= Kara-Manikpur =

Subah (province) in Medieval India

Kara-Manikpur was a subah (province) in Medieval India. It consisted of two strongholds: Kara and Manikpur, located on opposite sides of the river Ganges, in what is now the state of Uttar Pradesh.

In the eleventh century, the warrior saint of Islam, Ghazi Saiyyad Salar Masud, defeated the princes of Manikpur and Kara, but Muslim rule was not established till the defeat of Jayachandra by Muhammad Ghori. Manikpur and Kara were important seats of government in the early Muslim period. Alauddin Khalji was governor there, before he gained the throne of Delhi by murdering his uncle on the sands of the river between Manikpur and Kara.

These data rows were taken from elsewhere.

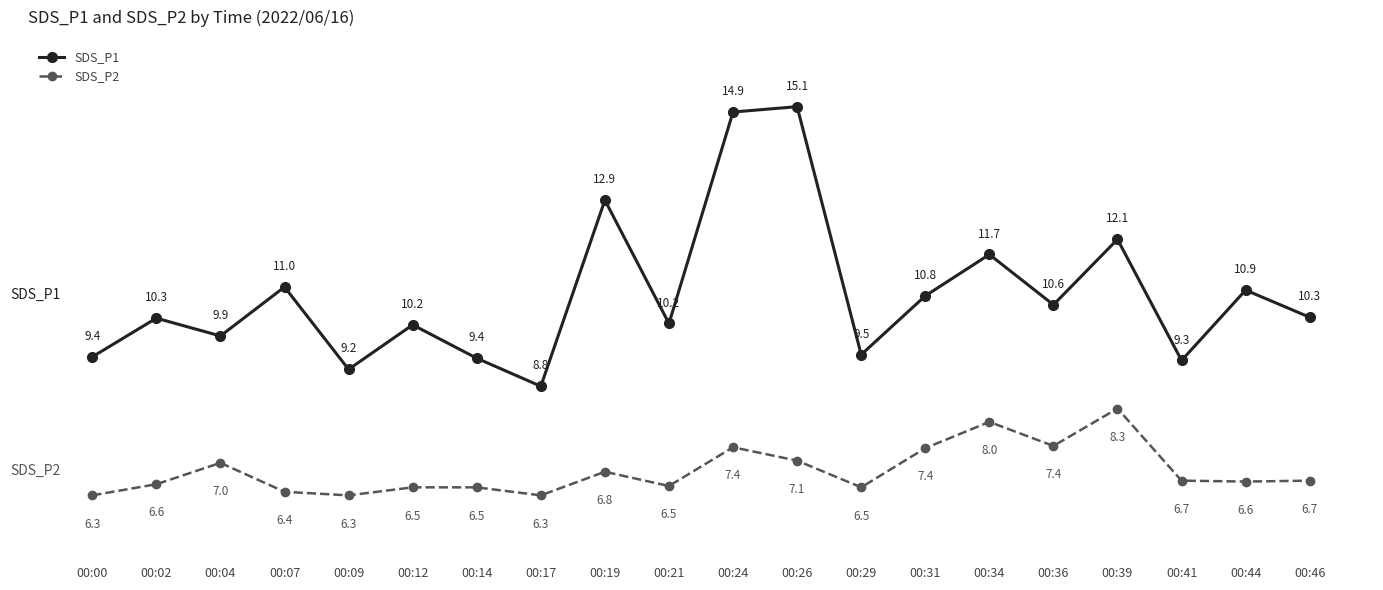

The SDS_P1 series shows 10.9 at 00:44. True or false?

True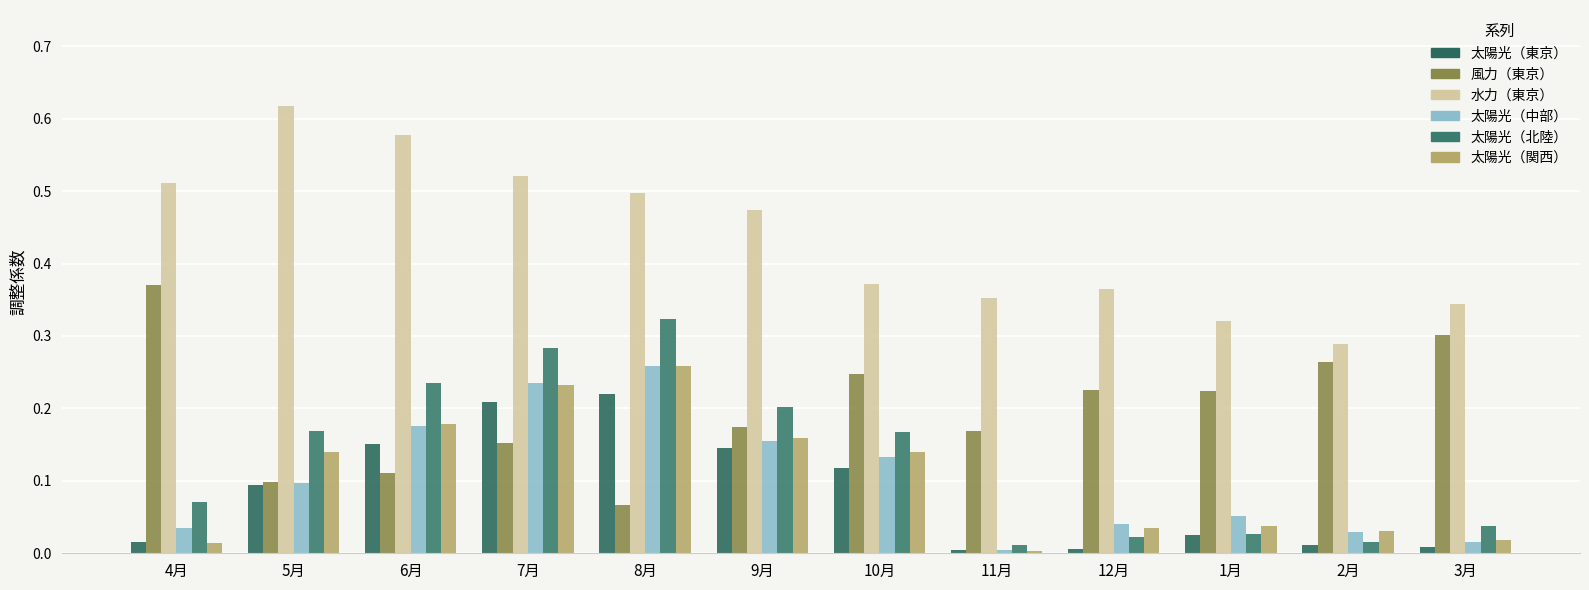

Which series has the largest total across all categories?

水力（東京）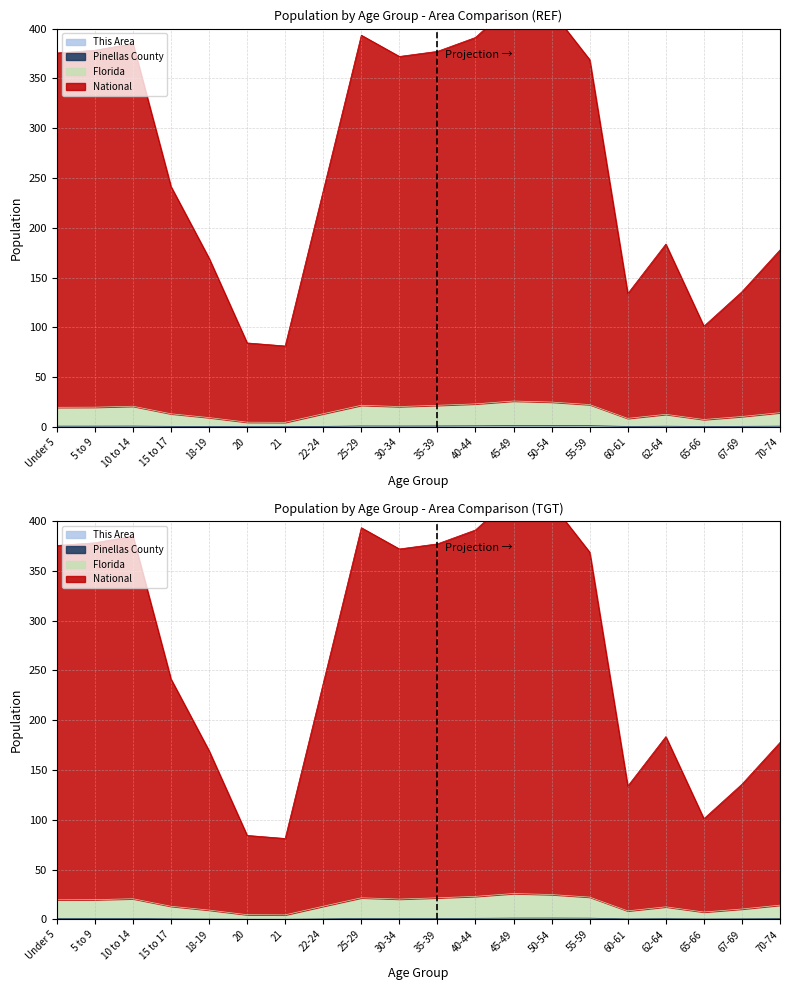

At how many categories does at least one series exceed 33?

20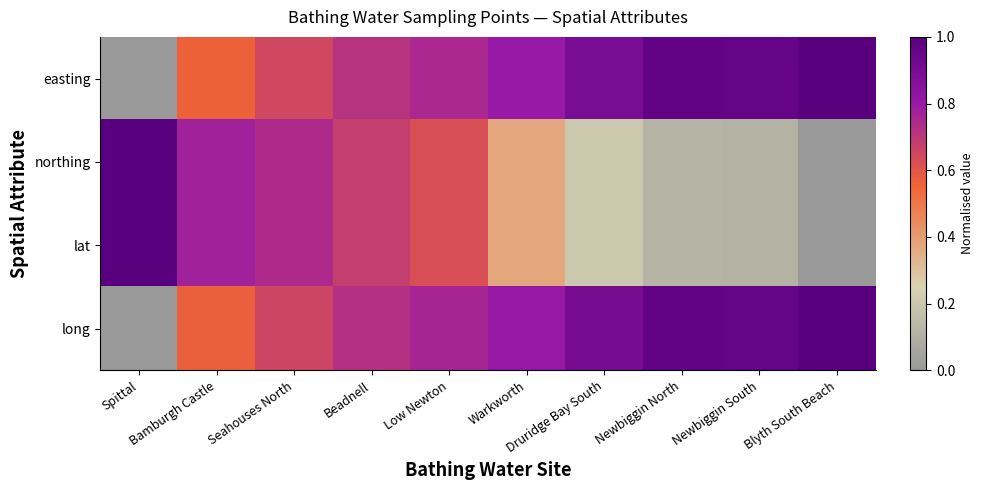

Reading left to right, list all the values displayed in this chart.

easting: Spittal=0.0	Bamburgh Castle=0.6	Seahouses North=0.6	Beadnell=0.7	Low Newton=0.8	Warkworth=0.8	Druridge Bay South=0.9	Newbiggin North=1.0	Newbiggin South=1.0	Blyth South Beach=1.0
northing: Spittal=1.0	Bamburgh Castle=0.8	Seahouses North=0.7	Beadnell=0.7	Low Newton=0.6	Warkworth=0.4	Druridge Bay South=0.2	Newbiggin North=0.1	Newbiggin South=0.1	Blyth South Beach=0.0
lat: Spittal=1.0	Bamburgh Castle=0.8	Seahouses North=0.7	Beadnell=0.7	Low Newton=0.6	Warkworth=0.4	Druridge Bay South=0.2	Newbiggin North=0.1	Newbiggin South=0.1	Blyth South Beach=0.0
long: Spittal=0.0	Bamburgh Castle=0.6	Seahouses North=0.7	Beadnell=0.7	Low Newton=0.8	Warkworth=0.8	Druridge Bay South=0.9	Newbiggin North=1.0	Newbiggin South=1.0	Blyth South Beach=1.0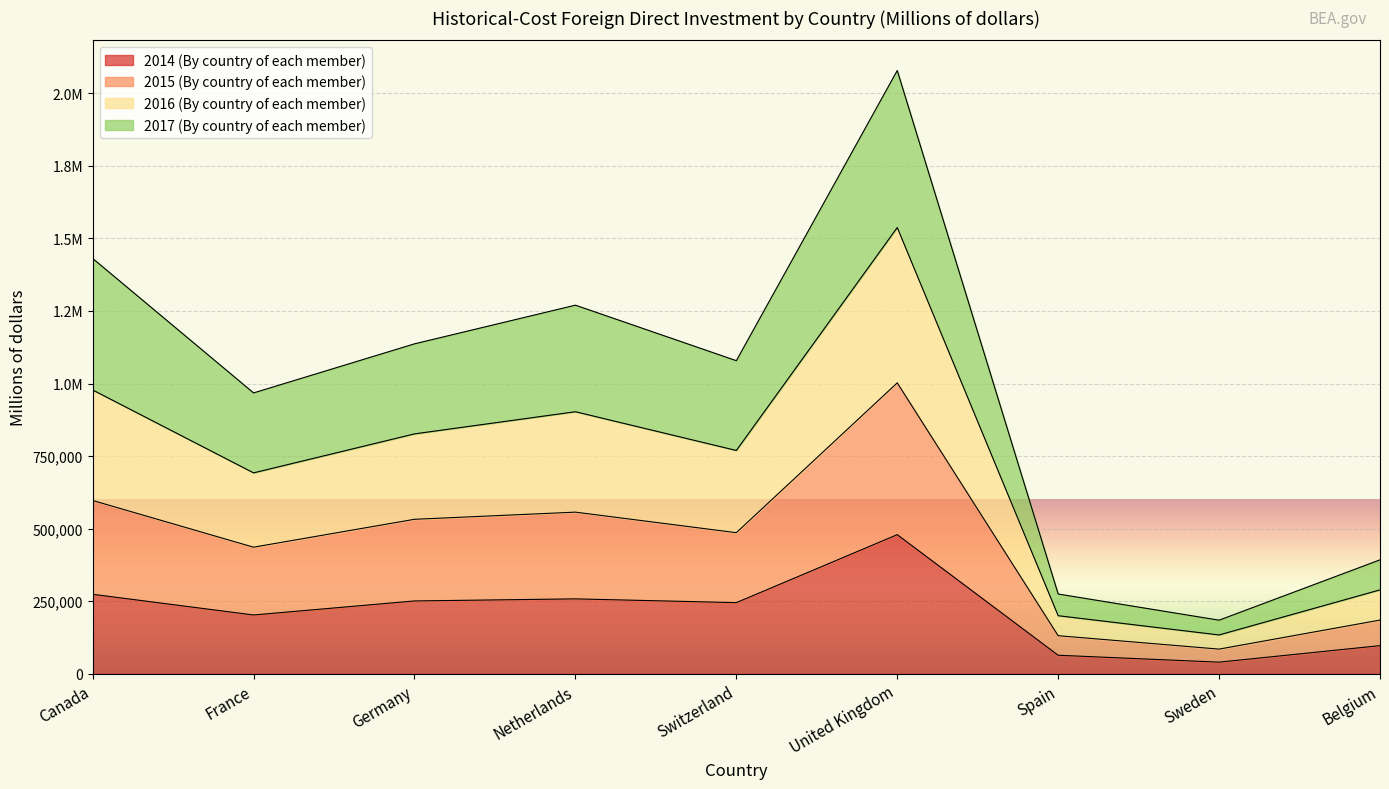

What position from the left is Spain?

7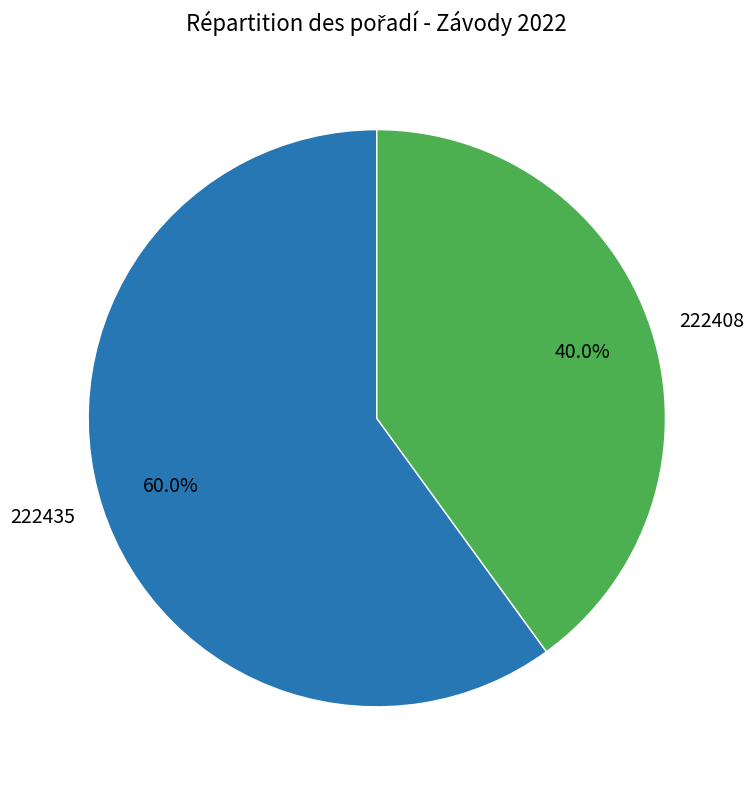

How much of the chart is everything except 222408?

60.0%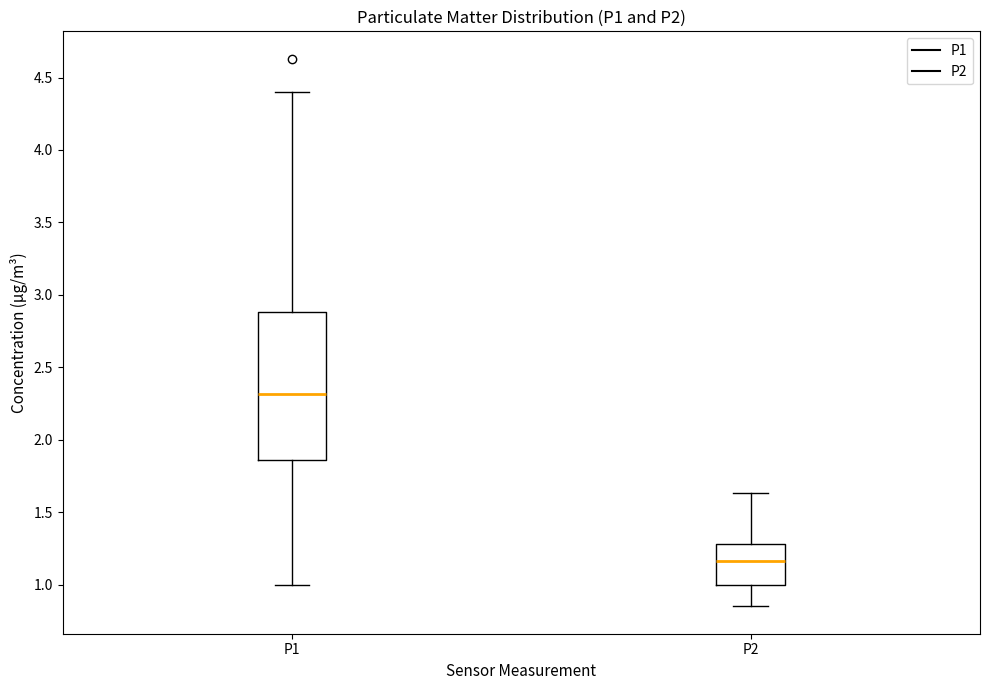

Which box's median line is the lowest?

P2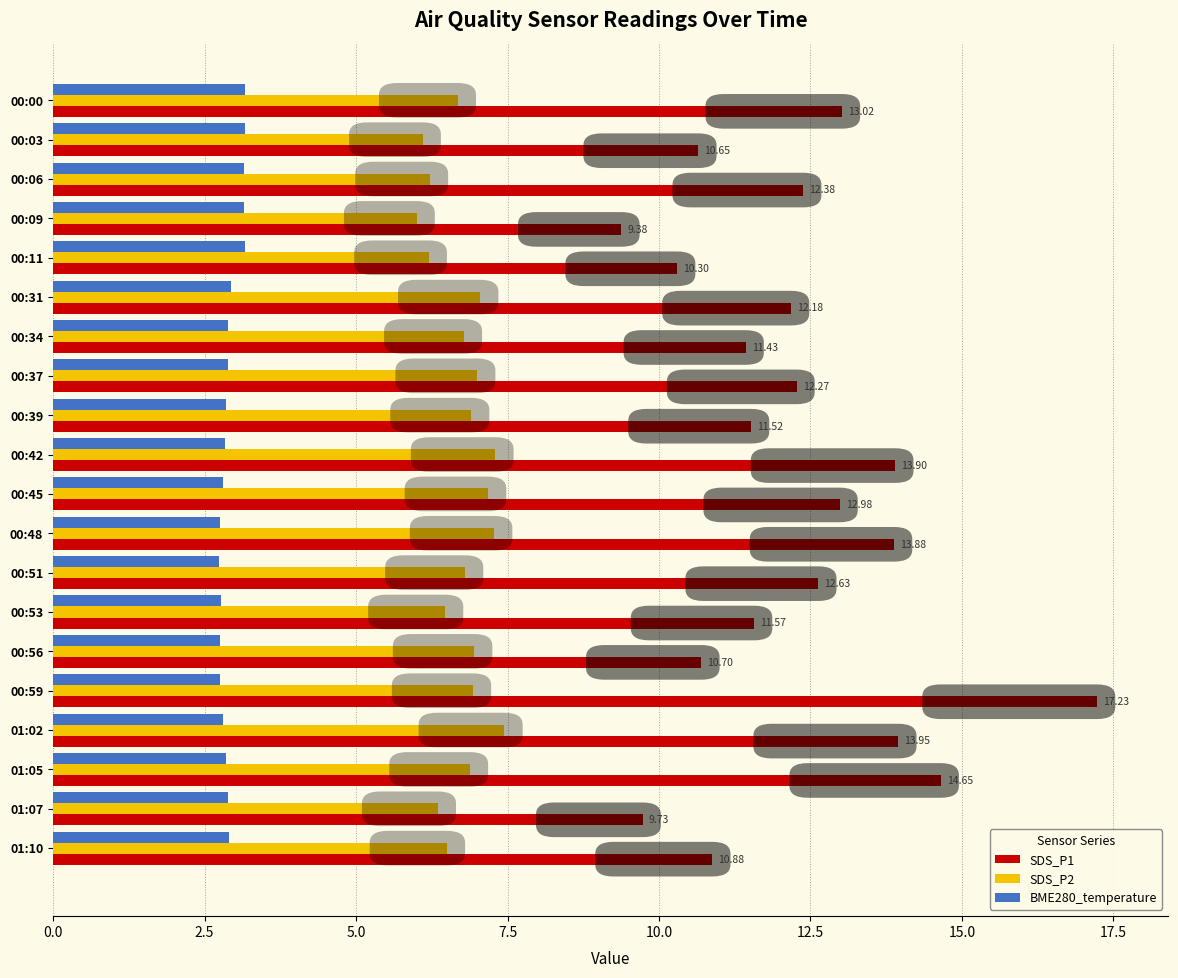

What is the spread (max minus min) of values at 00:39?

8.7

In the fifteenth century, the district came under the rule of the Sharqi kings of Jaunpur and, after its restoration to Delhi, the Rajput chiefs and the Muslim governors were frequently in revolt. The Afghans long retained their hold on the district, and early in the reign of Akbar (mid-16th century), the governor of Manikpur rebelled. In 1580, Akbar reorganized his empire into 12 Subahs and combined the provinces of Jaunpur Sultanate, Kara-Manikpur and territory of Bandhogarh into the Subah of Ilahabad.

It is still called Kara-Manikpur, even though Kara now falls in Kaushambi district, while Manikpur has become a part of Pratapgarh district, Uttar Pradesh.